### Information given
____________________
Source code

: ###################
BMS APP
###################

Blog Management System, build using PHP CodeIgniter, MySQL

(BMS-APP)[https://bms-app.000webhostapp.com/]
____________________
### Request
Give back the material above in full, exactly as it reads.

### Response to this task
Source code

: ###################
BMS APP
###################

Blog Management System, build using PHP CodeIgniter, MySQL

(BMS-APP)[https://bms-app.000webhostapp.com/]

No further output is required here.